I White Willow hanno sempre rappresentato un discorso a parte nell’affollato panorama del progressive rock di stampo intimista. La loro miscela di atmosfere dolci e suadenti, le massicce dosi di tastiera e le linee vocali sempre ispirate della bravissima Trude (epigono dell’inarrivabile Amos) hanno sempre attratto parecchi avventurieri in questo settore.
Con “Signal To Noise” la band norvegese arriva al traguardo del quarto album in studio, forte di oltre dieci anni di esperienza musicale sulle spalle e di un bagaglio tecnico/strumentale di assoluto primo piano. Ancora una volta, dunque, ci si trova a districarsi tra nugoli di melodie rarefatte e disilluse, sapientemente avvolte da strati di soluzioni musicali delicate e, soprattutto, ispirate. Una sezione ritmica “sommessa” e diligente, incursioni di chitarra inaspettate e raffinate e poi, a farla da padrone, immensi tappeti di keys ed incisi da brivido.
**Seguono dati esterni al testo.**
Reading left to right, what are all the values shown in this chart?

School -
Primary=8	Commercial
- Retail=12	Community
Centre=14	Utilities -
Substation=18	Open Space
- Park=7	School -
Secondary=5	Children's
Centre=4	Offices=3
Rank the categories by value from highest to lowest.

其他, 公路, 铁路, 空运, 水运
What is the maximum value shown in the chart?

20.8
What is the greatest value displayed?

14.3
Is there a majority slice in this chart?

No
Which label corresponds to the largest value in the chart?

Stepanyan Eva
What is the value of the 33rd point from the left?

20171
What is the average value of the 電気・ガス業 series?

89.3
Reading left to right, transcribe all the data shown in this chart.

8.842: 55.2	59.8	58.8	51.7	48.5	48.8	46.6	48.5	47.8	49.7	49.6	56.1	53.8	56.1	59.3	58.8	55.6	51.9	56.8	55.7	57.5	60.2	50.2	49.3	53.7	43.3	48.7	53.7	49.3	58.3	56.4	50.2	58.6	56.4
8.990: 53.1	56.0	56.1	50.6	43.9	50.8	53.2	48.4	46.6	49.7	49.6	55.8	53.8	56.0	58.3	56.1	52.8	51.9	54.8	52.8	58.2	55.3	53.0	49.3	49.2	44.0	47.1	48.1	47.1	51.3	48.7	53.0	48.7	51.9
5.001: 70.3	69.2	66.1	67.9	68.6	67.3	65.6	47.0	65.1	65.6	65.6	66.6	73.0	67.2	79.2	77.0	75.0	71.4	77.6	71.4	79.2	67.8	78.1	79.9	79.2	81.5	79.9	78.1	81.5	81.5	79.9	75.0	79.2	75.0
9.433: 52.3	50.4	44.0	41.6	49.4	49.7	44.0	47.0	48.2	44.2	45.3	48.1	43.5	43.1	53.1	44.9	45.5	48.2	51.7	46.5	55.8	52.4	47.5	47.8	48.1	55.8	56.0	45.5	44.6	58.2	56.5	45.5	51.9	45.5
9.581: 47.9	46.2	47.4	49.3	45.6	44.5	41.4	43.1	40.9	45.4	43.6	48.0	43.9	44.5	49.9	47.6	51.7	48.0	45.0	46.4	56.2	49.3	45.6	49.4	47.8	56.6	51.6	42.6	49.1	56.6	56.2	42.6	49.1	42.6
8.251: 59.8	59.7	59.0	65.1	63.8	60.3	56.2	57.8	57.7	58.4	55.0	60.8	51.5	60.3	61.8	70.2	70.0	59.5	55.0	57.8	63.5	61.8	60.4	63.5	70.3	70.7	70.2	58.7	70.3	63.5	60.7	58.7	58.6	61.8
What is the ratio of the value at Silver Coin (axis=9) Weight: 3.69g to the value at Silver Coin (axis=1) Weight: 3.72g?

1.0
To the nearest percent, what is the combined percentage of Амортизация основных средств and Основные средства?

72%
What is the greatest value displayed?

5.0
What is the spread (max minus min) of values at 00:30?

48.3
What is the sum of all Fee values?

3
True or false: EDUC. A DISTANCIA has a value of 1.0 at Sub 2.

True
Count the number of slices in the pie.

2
Sebbene non disdegnino anche sparuti passaggi easy (“Joyride” su tutti), i White Whillow si dimostrano chiaramente innamorati di un certo rock raffinato e malinconico, che, spesso e volentieri, sfocia in lunghi monologhi di stampo progressive. Il tutto, come si conviene in questi casi, immortalato su disco da una produzione calda e decisamente avvolgente.

“Signal To Noise”, dunque, continua imperterrito a battere la stessa strada dei suoi tre predecessori, rimarcandone in maniera elegante le fattezze quasi eteree ed armoniose.